Wednesday, June 11, 2014

Some Interesting Parts of the Ten Bruggencate/Dillahunty Debate

During the Sye Ten Bruggencate debate with Matt Dillahunty there were some interesting audience questions.

1) One gentleman asked why everyone isn't saved, if every one knows/believes that God exists. As Sye explained, the problem with the question was that it presumed that it is enough for salvation for people to know the truth of the gospel (i.e. understand the content), or enough for salvation for people to assent to the truth of gospel (i.e. acknowledge that it is true). Instead, salvation is about trusting in and relying Jesus Christ alone for salvation, which we could describe as viewing the truth as good and desiring it for oneself.
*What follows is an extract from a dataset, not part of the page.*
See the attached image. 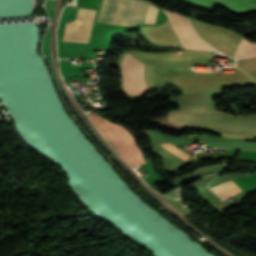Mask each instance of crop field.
I'll use <instances>...</instances> for the list:
<instances>
[{"mask_svg":"<svg viewBox=\"0 0 256 256\" xmlns=\"http://www.w3.org/2000/svg\"><path fill=\"white\" fill-rule=\"evenodd\" d=\"M137 3L135 0H102L96 22L132 26ZM147 6L139 1L133 25L144 24Z\"/></svg>","mask_w":256,"mask_h":256,"instance_id":"8a807250","label":"crop field"},{"mask_svg":"<svg viewBox=\"0 0 256 256\" xmlns=\"http://www.w3.org/2000/svg\"><path fill=\"white\" fill-rule=\"evenodd\" d=\"M144 64L127 53L121 63V73L124 82V92L139 95L147 92L143 80Z\"/></svg>","mask_w":256,"mask_h":256,"instance_id":"ac0d7876","label":"crop field"},{"mask_svg":"<svg viewBox=\"0 0 256 256\" xmlns=\"http://www.w3.org/2000/svg\"><path fill=\"white\" fill-rule=\"evenodd\" d=\"M163 12L168 17L178 39L183 44L184 48L213 49L199 38V36L193 31L191 24L184 16L166 10H163Z\"/></svg>","mask_w":256,"mask_h":256,"instance_id":"34b2d1b8","label":"crop field"},{"mask_svg":"<svg viewBox=\"0 0 256 256\" xmlns=\"http://www.w3.org/2000/svg\"><path fill=\"white\" fill-rule=\"evenodd\" d=\"M256 55V43H252L243 37L235 57H251Z\"/></svg>","mask_w":256,"mask_h":256,"instance_id":"412701ff","label":"crop field"},{"mask_svg":"<svg viewBox=\"0 0 256 256\" xmlns=\"http://www.w3.org/2000/svg\"><path fill=\"white\" fill-rule=\"evenodd\" d=\"M162 147L168 149L169 151H171L172 153H174L176 156L184 159L187 161V159L189 158L190 155L184 153L183 151L177 149L176 147H174L172 144L170 143H163V144H159Z\"/></svg>","mask_w":256,"mask_h":256,"instance_id":"f4fd0767","label":"crop field"},{"mask_svg":"<svg viewBox=\"0 0 256 256\" xmlns=\"http://www.w3.org/2000/svg\"><path fill=\"white\" fill-rule=\"evenodd\" d=\"M234 186H236V185L232 182V180H230V181H228V182H225V183H223V184H220V185H218V186H216V187H213V188H211V189H212L215 193H218V192H220V191L226 190V189L231 188V187H234Z\"/></svg>","mask_w":256,"mask_h":256,"instance_id":"dd49c442","label":"crop field"}]
</instances>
2) Another gentleman asked whether, if God exists, Matt Dillahunty thinks that God owes him anything. This question was good from the standpoint of providing one way of getting atheists to try to think. Sometimes atheists try to raise internal critiques of God's existence. Usually these critiques fail because they aren't dealing with the God of the Bible. For example, some atheists seem to think that if God exists, then there should be no human suffering, as though God's primary purpose would be to serve us and make us happy, instead of vice versa. Such a critique is obviously - at best - an external critique.

In this particular case, Matt stated that he said there would be some things that he would like - but that he did not believe that God would owe him anything. But then Matt took it a step farther and said that he felt that he would not owe God anything. On the contrary, if the God of the Bible exists, then Matt owes God obedience and repentance and faith when obedience falls short.

3) One lady raised an excellent question regarding how one gets from "there must be an absolute outside ourselves" to "the God of Scripture is true." Sye explained that rather the God of the Bible is a necessary starting point in order to make sense of any absolute. Thus, it is not "absolutes therefore God" but rather "God therefore absolutes."